Compiti da svolgere
1. Nel brano sui penitenziari, dove credono le Istituzioni di dover spostare gradualmente tutte le carceri?
2. Per favore, riprendi il brano sui penitenziari e proseguilo dopo la sua ultima frase.

Questo “senso comune” è alimentato soprattutto dai media, i quali trasmettono senza sosta servizi su fatti di cronaca nera, non solo e non tanto per informare, ma per forse più per appassionare il pubblico alle vicende e per infondere in esso un senso di rabbia e di vendetta tali da tenere incollati i telespettatori al video e aumentare in questo modo gli ascolti.
Anche le Istituzioni non aiutano ad eliminare questi pregiudizi. Credono che spostando gradualmente tutti i penitenziari nelle periferie potranno allontanare e arginare il problema, creando un piccolo universo a sé, lontano dalla nostra civile società e dalla sensibilità dei cittadini. Forse non è ancora chiaro che, limitandosi a spostarlo, non è mai successo che un problema si sia risolto da solo!

Dati archiviati
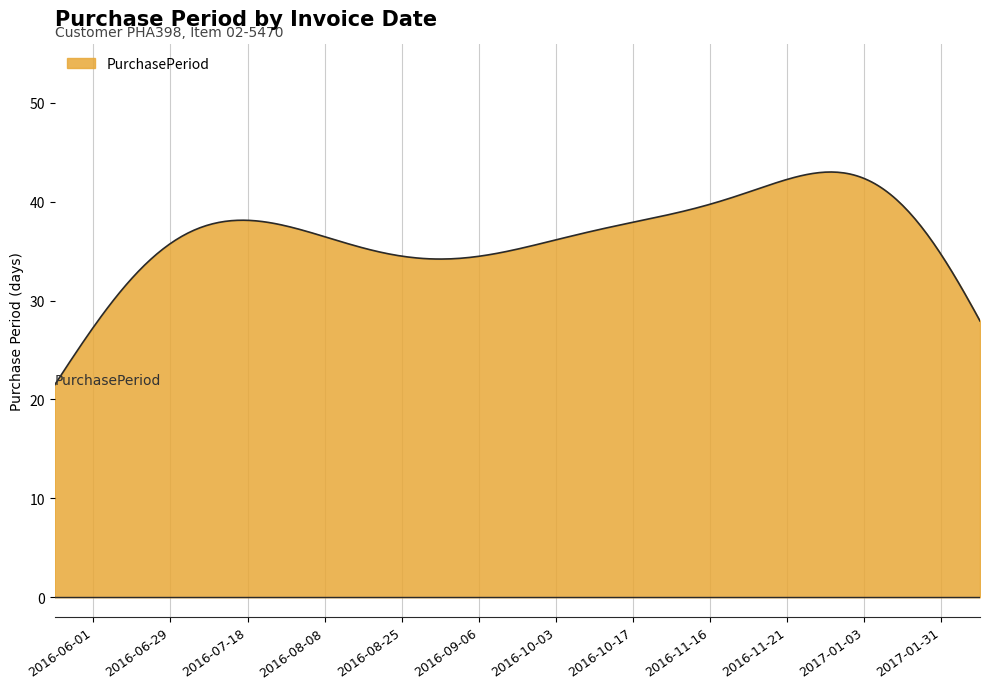

What is the smallest value displayed?

21.5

Elenco risposte
1. Nelle periferie.

2.
Lo stesso concetto vale per i detenuti. Ancora oggi circola l’assurda convinzione che rinchiudendoli per anni in claustrofobiche celle essi possano pentirsi e avere allo stesso tempo la giusta punizione. Oltretutto si ha l’illusione che, senza i “Mostri” in giro, siano garantite sicurezza e serenità per tutti. Credo sia profondamente errato, perché in questo modo non facciamo altro che creare una società sempre più chiusa, frustrata e violenta. Lo dimostrano le statistiche.
Oltre al preoccupante aumento della criminalità, di cui abbiamo parlato in precedenza, è stato infatti dimostrato che circa il 70% dei detenuti che scontano l’intera pena all’interno del carcere torna a commettere reati dopo poco meno di un anno dall’uscita di galera. Ciò dimostra chiaramente come il sistema di detenzione attuale sia inefficace e controproducente. Un vero spreco di risorse e di denaro pubblico.
D'altronde non c’è da stupirsi. Proviamo per un attimo a vestire i panni di un carcerato. E’ costretto a passare ventidue ore al giorno nella stessa misera cella di due metri per tre, insieme ad altri criminali nelle sue stesse condizioni. I discorsi tra loro non potranno che trattare di criminalità e di violenza, visto che sono completamente esclusi dal mondo esterno!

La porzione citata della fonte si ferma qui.